Don't need charts, just a place to trade

Discussion in 'Retail Brokers' started by Brennan Ross, Jan 17, 2017.

  1. Hi all,

    So I currently use a charting program/broker that is a based in another country that doesn't allow me to place trades since I'm in the U.S. I really like their platform so I am going to continue using their charts, but I was looking for a broker to just place trades with, not use their charts. Can anyone recommend some good brokers that would fit my needs and allow me to place stops/limits? I appreciate the help, thanks in advanced.

    Regards,
     
  2. You are looking for broker or the blood sucking bucket shop ?
     
    Brennan Ross likes this.
  3. Robert Morse

    Robert Morse Sponsor

    Email me a little more information:

    Your name?
    What asset class?
    Size of the account?
    What else do you need?

    Bob
     
  4. Turveyd

    Turveyd

    How much money are you looking at putting at risk ?? what style of trade ? which market.

    If Sub <1K and Forex / Index's then FXCM
    No idea on what's between these options.
    If >10K and futures then IB.
    Stocks no idea what's good these days.
     
  5. algofy

    algofy

    Always with the bucket shop talk....you would have done well living in the 1920s.
     
  6. @Brennan Ross What are you looking to trade? You have to be more specific. Stocks, ETFs, Futures/commodities? All US brokers and pretty different and provide different services and platforms.
     
  7. https://en.wikipedia.org/wiki/Bucket_shop_(stock_market)

    As defined by the U.S. Supreme Court, a bucket shop is "[a]n establishment, nominally for the transaction of a stock exchange business, or business of similar character, but really for the registration of bets, or wagers, usually for small amounts, on the rise or fall of the prices of stocks, grain, oil, etc., there being no transfer or delivery of the stock or commodities nominally dealt in.

    "Bucket shop" is a defined term under the criminal law of many states in the United States that make it a crime to operate a bucket shop.[2]Typically the criminal law definition refers to an operation in which the customer is sold what is supposed to be a derivative interest in a security or commodityfuture, but there is no transaction made on any exchange.
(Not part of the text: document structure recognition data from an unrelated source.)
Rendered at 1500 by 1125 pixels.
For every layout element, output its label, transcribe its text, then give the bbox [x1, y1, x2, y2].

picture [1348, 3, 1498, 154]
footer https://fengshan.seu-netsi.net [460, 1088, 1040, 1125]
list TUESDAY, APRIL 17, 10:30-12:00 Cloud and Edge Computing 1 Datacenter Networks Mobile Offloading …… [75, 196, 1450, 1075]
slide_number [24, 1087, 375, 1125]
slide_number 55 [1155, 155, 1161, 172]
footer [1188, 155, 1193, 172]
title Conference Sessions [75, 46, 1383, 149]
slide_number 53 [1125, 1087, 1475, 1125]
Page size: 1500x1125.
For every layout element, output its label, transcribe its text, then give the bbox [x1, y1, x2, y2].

The transaction goes "in the bucket" and is never executed. Because no trading of actual securities occurs, the customer is essentially betting against the bucket shop operator in a game based on abstract security prices. While trading in a legitimate exchange also provides a similar game or wagering aspect, the one distinctive characteristic of a bucket shop is the mimicry of trading securities when no actual securities are traded. The bucket shop's exchange is a fiction, which the parties agree to imagine as following the events occurring in a real exchange. Alternatively, the bucket shop operator "literally 'plays the bank,' as in a gambling house, against the customer." [3] Operating a bucket shop in the United States would also likely involve violations of several provisions of federal securities or commodity futures laws.[4]


    https://en.wikipedia.org/wiki/Foreign_exchange_fraud

    Foreign exchange fraud is any trading scheme used to defraud traders by convincing them that they can expect to gain a high profit by trading in the foreign exchange market. Currency trading became a common form of fraud early 2008, according to Michael Dunn of the U.S. Commodity Futures Trading Commission.[1]
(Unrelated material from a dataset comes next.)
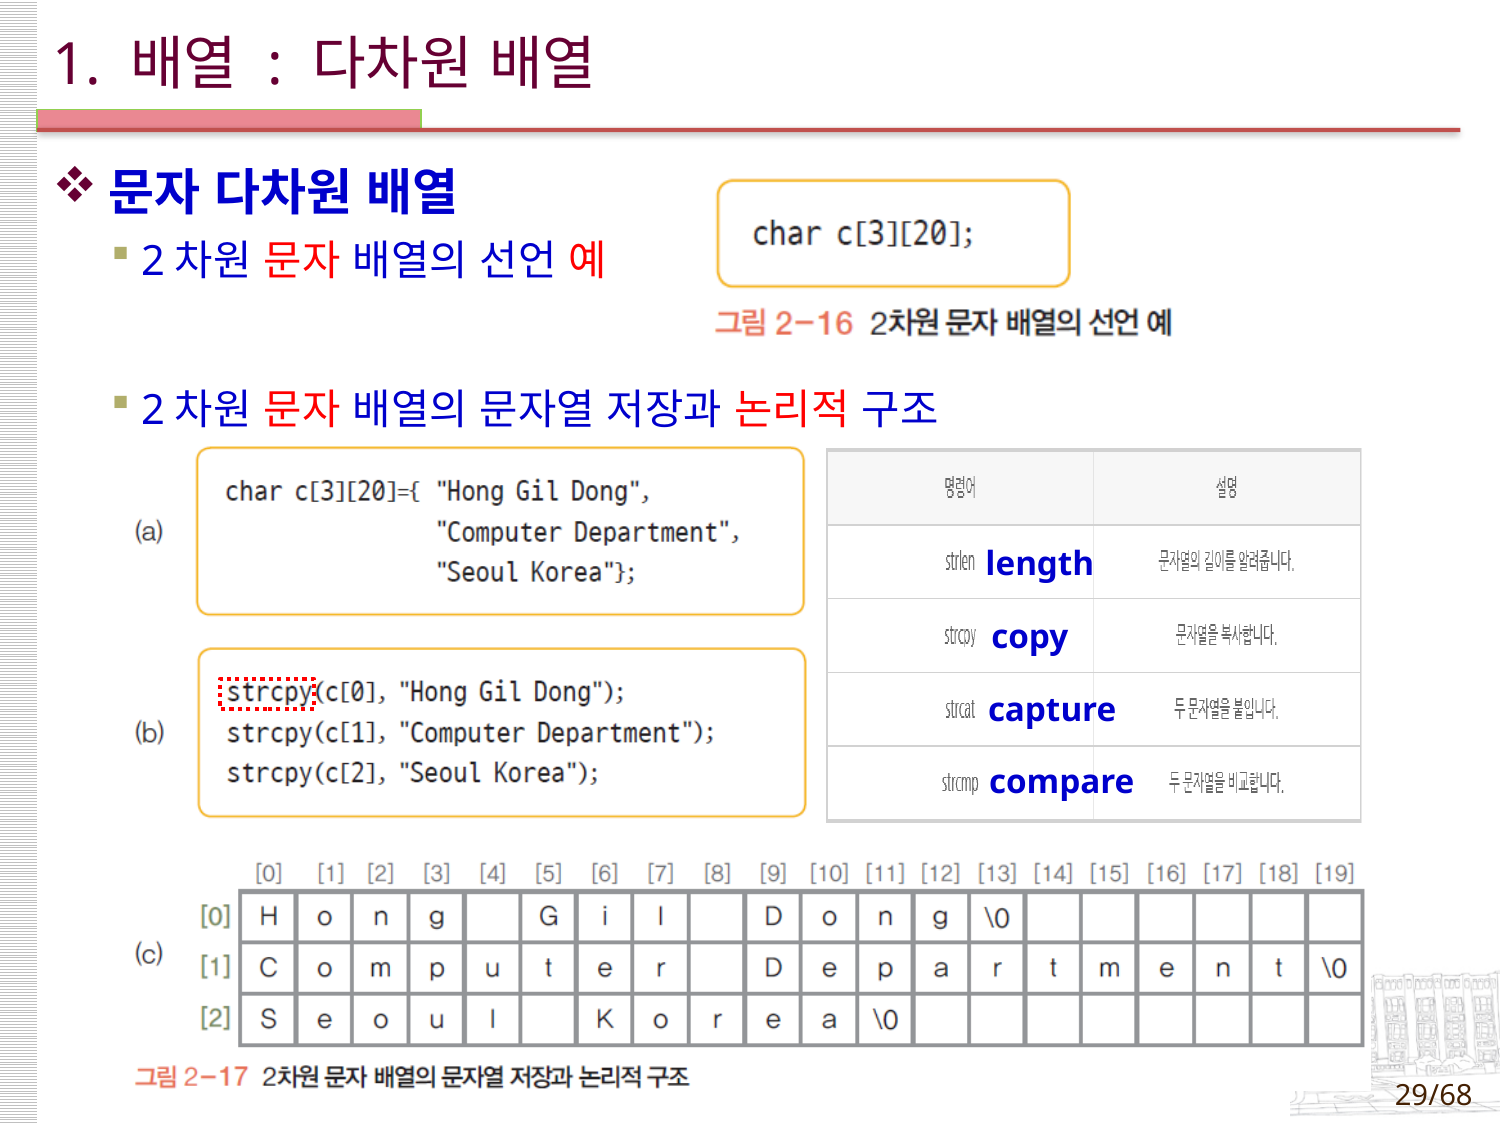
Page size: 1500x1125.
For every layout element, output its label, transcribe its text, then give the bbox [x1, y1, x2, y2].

    The foreign exchange market is at best a zero–sum game,[2] meaning that whatever one trader gains, another loses. However, brokerage commissions and other transaction costs are subtracted from the results of all traders, making foreign exchange a negative-sum game.


    ......................
    Unfortunately most of the ET, especially those small trader < $1K account are trading in Bucket Shop. Unfortunately, 99.9% of them are losers. The cost in bucket shop (slippage, overnight swap) made them impossible to make any positive expectancy in long term.
     
    Last edited: Jan 18, 2017
  8. Overnight

    Overnight

    The bolded, italicized bit is quite a haughty claim. Prove it.
     
  9. algofy

    algofy

    Do you mean forex and cfds? Not sure bucket shops are possible in us futures, equities, or options.